== Texto fornecido
Imaginar poliedros, conceber as suas planificações e construí-los é uma actividade capaz de exercitar e desenvolver, por exemplo:

Neste documento ensaia-se uma maneira de abordar esta actividade [1,2]. Assume-se que se aprende a conceber planificações por um processo de tentativa e erro. Imagina-se uma hipótese de planificação, verifica-se se permite montar o poliedro pretendido e volta-se ao princípio. Não há uma receita para determinar a boa planificação automaticamente. Cada poliedro pode ser planificado de muitas maneiras. A maneira que se acaba por escolher é a que melhor satisfaz os critérios pessoais da estética e da funcionalidade.

Começamos por uma pirâmide quadrangular, logo a seguir uma dupla pirâmide pentagonal e terminamos esta primeira parte com mais alguns exemplos de poliedros convexos, imaginando cortes e colagens.
====
== Dados apresentados
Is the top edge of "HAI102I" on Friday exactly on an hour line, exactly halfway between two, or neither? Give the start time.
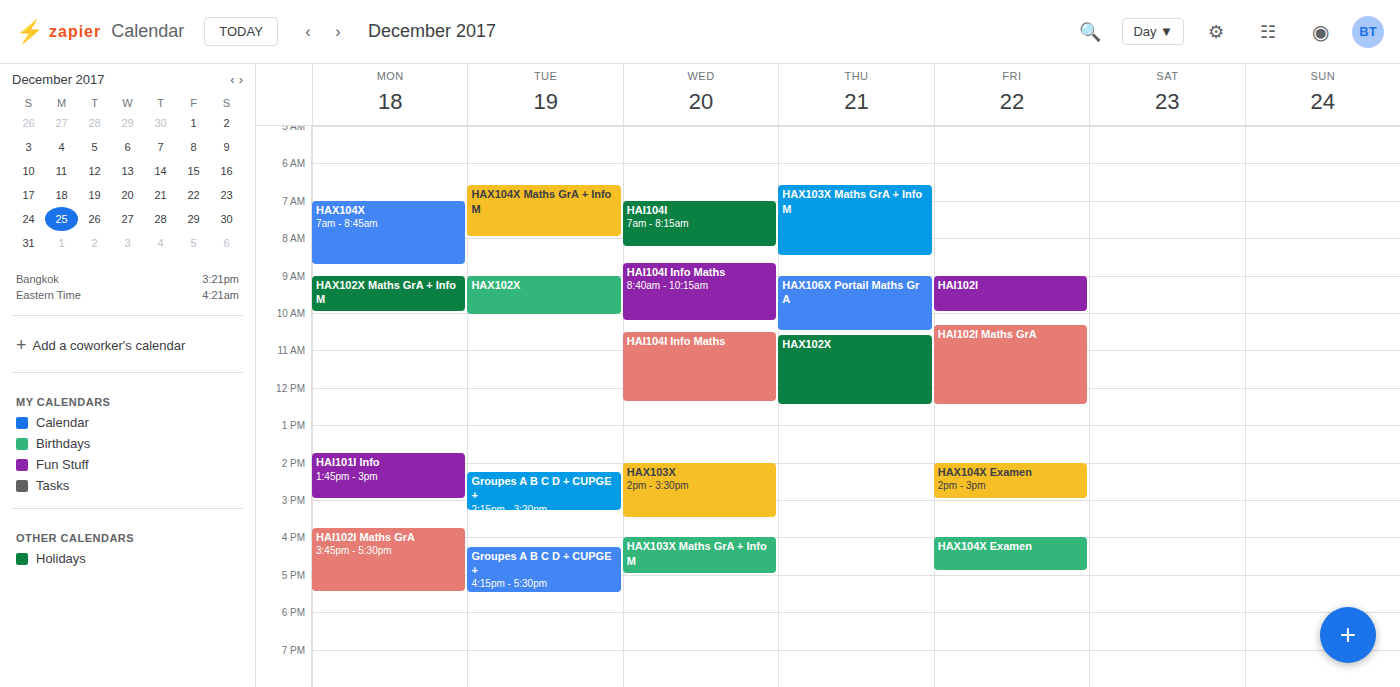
====
Tarefa -> Reescreva o trecho do texto sobre poliedros desde "Neste documento ensaia-se" até "e da funcionalidade.", inclusive, trocando "tentativa e erro" por "ensaio e erro".

Resposta ->
Neste documento ensaia-se uma maneira de abordar esta actividade [1,2]. Assume-se que se aprende a conceber planificações por um processo de ensaio e erro. Imagina-se uma hipótese de planificação, verifica-se se permite montar o poliedro pretendido e volta-se ao princípio. Não há uma receita para determinar a boa planificação automaticamente. Cada poliedro pode ser planificado de muitas maneiras. A maneira que se acaba por escolher é a que melhor satisfaz os critérios pessoais da estética e da funcionalidade.